""En esta penumbra, donde las rosas de seda se deshojan..."


"En esta penumbra, donde las rosas de seda se deshojan lentamente sobre un amor alado y femenino que besa a Psiquis tocándola apenas, mientras con la punta del pie desnudo le hace señas que la sonrojan y ella voltea sorprendida (tan francés, tan cursi) creo que sí te quiero [demasiado], pero con el amor de los que ya no esperan mucho, de los que no exigen pasiones ni amores incandescentes. Te quiero de una manera distinta: no pienso en ti noche y día, no me quitas el sueño; pero son muchos los detalles minúsculos que me hacen pensar en ti, siempre amablemente, tiernamente. A pesar de que no es el mío ese amor ardiente para el cual es un sufrimiento insoportable la ausencia, creo que sí te necesito por lo menos dos días a la semana [tal vez yo tres]. No sé si será mejor esto que esas pasiones tan esperadas, tan deseadas, pero tan fugaces que terminan siempre dejándonos convencidos de que, en realidad, no existieron nunca más que en nuestro deseo [o quizá únicamente en el mío], en nuestra necesidad y urgencia; y como no existen, o no llegan, las creamos [las creé].
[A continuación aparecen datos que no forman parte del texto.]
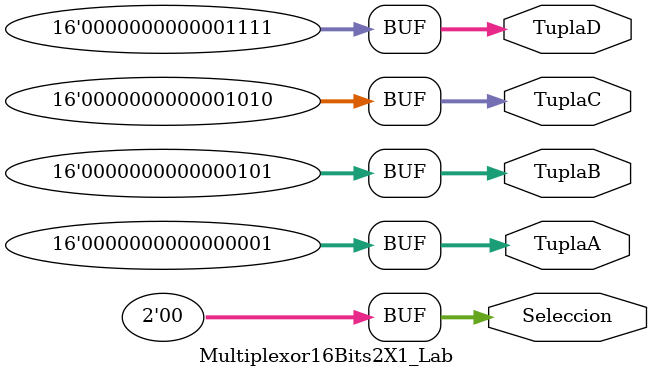
<source format=v>
module Multiplexor16Bits2X1_Lab (/*AUTOARG*/
   // Outputs
   TuplaA, TuplaB, TuplaC, TuplaD, Seleccion
   ) ;
   output reg [15:0] TuplaA, TuplaB, TuplaC, TuplaD;
   output reg [1:0] Seleccion;

   wire   [15:0] Mux_Rta;
   
   Multiplexor16Bits4X1 Mux (Mux_Rta,TuplaA,TuplaB,TuplaC,TuplaD,Seleccion);

   //Simulación:
   initial begin
      TuplaA = 16'h1;
      TuplaB = 16'h5;
      TuplaC = 16'hA;
      TuplaD = 16'hF;
      Seleccion = 2'b00;
   end

   initial begin
      repeat (5) begin
	 #1 Seleccion <= Seleccion+1;	 
      end
   end

   initial begin
      $dumpfile ("Multiplexor16Bits4X1_Lab.vcd");
      $dumpvars;
   end  

   
endmodule // Multiplexor16Bits2X1_Lab

</source>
A veces creo que es muy triste encontrar por pedazos lo que se busca: el cuerpo deseado, la cara imaginada, los ojos, la boca; la inteligencia esperada, los gustos compartidos, la intensidad en la relación mutua, la respuesta [la que nunca existió y nunca existirá]. Es triste descubrir que cada aspecto corresponde a una persona distinta. ¿Estaremos condenados a ser perpetuamente promiscuos?"